Monday, 12 December 2005

€60 million project gets green light for development

The largest capital project to be undertaken to date at National University of Ireland Galway will commence immediately as a result of the Government's €1 billion investment programme for third-level institutions, announced yesterday (Sunday).

It is expected that NUI Galway's new €60 million School of Engineering will be allocated at least the full €25 million earmarked for the project in the Kelly Report prepared for the Government on necessary infrastructural funding of the third-level sector. Additional significant funding has been contributed by private donors, while the balance will be covered from the University's own resources.

NUI Galway's new School of Engineering, with an area of c. 14,000 square metres, will bring the University's five Departments of Civil, Electronic, Industrial, Engineering Hydrology and Mechanical & Biomedical Engineering, under the one roof in a state-of-the-art building, to be located on the north campus, adjacent to the new €16 million JE Cairnes Graduate School of Business & Public Policy, launched just last week.

Dr Iognáid Ó Muircheartaigh, President of NUI Galway said: "This project is critically important for the economic and social development of the entire Western Region, and we welcome the recognition by the Government, in this decision, of the central role of the University in underpinning future development. This is a major milestone for NUI Galway and one of the key capital projects of our Strategic Plan (2005-2008). At a sectoral level, we also welcome the Government's recently announced investment programme for the third-level sector, which demonstrates an understanding and commitment to supporting the sector and its role in the creation and development of Ireland's knowledge-based economy."
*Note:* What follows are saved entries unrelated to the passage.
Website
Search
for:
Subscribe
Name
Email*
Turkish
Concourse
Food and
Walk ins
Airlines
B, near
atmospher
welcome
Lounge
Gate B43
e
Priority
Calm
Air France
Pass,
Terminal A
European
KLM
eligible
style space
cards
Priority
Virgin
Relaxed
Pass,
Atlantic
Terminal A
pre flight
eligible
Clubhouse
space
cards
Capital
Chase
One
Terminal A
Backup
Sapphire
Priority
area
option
Almost 1,500 students are currently studying Engineering at NUI Galway, with demand for places in all disciplines remaining consistently high. Professor Pádraic O'Donoghue, Dean of the Faculty of Engineering, said: "Engineers have been among the key drivers of the success of Ireland's economy. It is important that those who are at the cutting edge of technological developments and who design and implement major infrastructural projects, are trained to the highest standards with the best possible facilities. NUI Galway has a long and distinguished tradition of quality and excellence across all its Engineering disciplines and the new School of Engineering will underpin the professional education we provide."

NUI Galway has engaged renowned architects RMJM to design the new School of Engineering. RMJM designed the award-winning Scottish Parliament Building in Edinburgh, the Chemistry Research Building at the University of Oxford and the Olympic Green Convention Centre for Beijing 2008. For the NUI Galway project, they will partner Taylor Architects from Castlebar, Co. Mayo.

The School of Engineering will provide undergraduate and postgraduate student accommodation including engineering laboratories, project rooms, research facilities, workshops, computer suites, lecture theatres and classrooms, faculty office accommodation and departmental staff accommodation.